Apple is quietly ramping up its artificial intelligence (AI) capabilities, making a series of acquisitions, hiring employees, and hardware updates to bring AI to its next generation of iPhones.
According to the Financial Times , industry data and academic papers, as well as industry sources, show that the California-based company is focused on solving the technological problem of running AI on mobile devices.
The iPhone maker has been more aggressive in acquiring AI startups than its rivals. According to PitchBook research, it has acquired 21 startups since the beginning of 2017. The most recent was the purchase of WaveOne, a startup that provides AI-based video compression, in early 2023.
Wedbush Securities analyst Dan Ives predicts Apple will make a big AI deal this year because there is an AI race going on and the company cannot stay out.
According to a recent study from Morgan Stanley, nearly half of Apple's AI job postings include the term "deep learning," referring to the algorithms behind generative AI. The company hired Google's top AI executive, John Giannandrea, in 2018.
Apple typically keeps its plans under wraps even as major rivals like Microsoft, Google, and Amazon boast billions of dollars in advanced technology.
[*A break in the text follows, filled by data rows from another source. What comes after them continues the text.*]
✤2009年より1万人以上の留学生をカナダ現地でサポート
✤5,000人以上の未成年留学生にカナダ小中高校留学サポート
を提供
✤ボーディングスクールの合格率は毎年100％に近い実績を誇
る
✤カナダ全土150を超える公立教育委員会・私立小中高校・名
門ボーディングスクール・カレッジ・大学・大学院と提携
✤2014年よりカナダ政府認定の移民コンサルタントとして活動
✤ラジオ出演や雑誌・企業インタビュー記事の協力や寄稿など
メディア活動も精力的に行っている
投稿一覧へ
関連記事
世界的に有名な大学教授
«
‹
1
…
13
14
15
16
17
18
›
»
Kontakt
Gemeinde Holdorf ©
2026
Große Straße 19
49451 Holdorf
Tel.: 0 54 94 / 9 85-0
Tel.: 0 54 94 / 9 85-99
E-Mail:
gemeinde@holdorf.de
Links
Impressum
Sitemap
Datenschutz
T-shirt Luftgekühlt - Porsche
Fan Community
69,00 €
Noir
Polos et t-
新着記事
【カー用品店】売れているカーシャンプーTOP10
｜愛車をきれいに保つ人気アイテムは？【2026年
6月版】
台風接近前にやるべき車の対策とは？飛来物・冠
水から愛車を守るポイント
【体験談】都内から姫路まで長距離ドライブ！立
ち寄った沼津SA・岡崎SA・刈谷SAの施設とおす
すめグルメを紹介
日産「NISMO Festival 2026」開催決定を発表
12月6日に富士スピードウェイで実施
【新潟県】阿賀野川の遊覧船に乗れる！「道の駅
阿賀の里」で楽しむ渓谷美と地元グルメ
But insiders say the company is also developing its own large language models—the technology that underpins AI chatbots like OpenAI’s ChatGPT.
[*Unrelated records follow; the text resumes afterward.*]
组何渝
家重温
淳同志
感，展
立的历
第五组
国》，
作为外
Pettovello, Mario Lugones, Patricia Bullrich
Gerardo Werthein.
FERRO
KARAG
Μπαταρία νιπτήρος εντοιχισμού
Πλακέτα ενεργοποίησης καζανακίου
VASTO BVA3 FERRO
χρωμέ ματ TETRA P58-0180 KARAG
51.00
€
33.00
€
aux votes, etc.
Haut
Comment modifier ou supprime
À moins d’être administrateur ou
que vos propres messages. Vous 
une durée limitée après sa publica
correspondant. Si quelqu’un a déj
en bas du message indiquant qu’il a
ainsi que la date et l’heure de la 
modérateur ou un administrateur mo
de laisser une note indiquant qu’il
In the summer of 2023, Apple CEO Tim Cook told analysts that they were "investing in a range of AI technologies" and investing and innovating "responsibly" when it comes to new technology.
Apple's goal appears to be to run AI on mobile devices, allowing chatbots and AI apps to run on the phone's hardware and software rather than being powered by cloud services in data centers.
That technological challenge requires reducing the size of large language models (LLMs), as well as requiring higher performance processors.
Other device makers have been moving faster than Apple, with both Samsung and Google releasing new devices running generative AI features on phones.
Apple's Worldwide Developers Conference (WWDC), typically held in June, is expected to be the venue for the introduction of iOS 18. Morgan Stanley analysts expect the new operating system to be geared toward generative AI and could include the LLM-based Siri voice assistant.
Igor Jablokov, CEO of enterprise AI firm Pryon and founder of speech recognition company Yap, said Apple tends to wait for a confluence of technologies. They may offer one of the best representations of that technology.
Apple also unveiled new chips with more power to run generative AI. The company said the M3 Max processor for MacBooks “unlocks workflows previously impossible on laptops,” allowing AI developers to work with billions of data parameters, for example.
The S9 chip for the new Apple Watch models, due out in September 2023, will allow Siri to access and log data without a network connection. The A17 Pro chip in the iPhone 15, which will be released at the same time, also has a neural engine that is twice as fast as previous generations.
From an architectural and design perspective, it's clear Apple is moving toward AI, according to Dylan Patel, an analyst at semiconductor consultancy SemiAnalysis.
Apple researchers published a paper in December 2023, announcing a breakthrough in running LLM on-device using Flash memory, meaning queries could be processed faster, even offline.
Two months earlier, they released “Ferret,” an open-source LLM in collaboration with Columbia University. Ferret is currently only available for research purposes and essentially acts as a second pair of eyes, telling users what they’re looking at, including specific objects in images.
Amanda Stent, director of the Davis Institute for AI at Colby College, said one of the problems with LLM is that it only experiences the world through text. So Ferret is exciting because it “can literally start to connect language to the real world.” But at this stage, the cost of running a “reasoning” query would be prohibitive, Stent said.
Such technology could be used as a virtual assistant that tells a user what brand of shirt someone is wearing on a video call and then orders it through an app.
Microsoft recently surpassed Apple to become the world's most valuable listed company as investors cheered its moves in AI.
However, Bank of America analysts upgraded Apple’s stock last week, expecting the iPhone upgrade cycle to be fueled by next-generation AI features expected to arrive this year and in 2025.
Laura Martin, a senior analyst at investment bank Needham, said Apple's AI strategy would be "for the benefit of the Apple ecosystem and to protect a strong user base."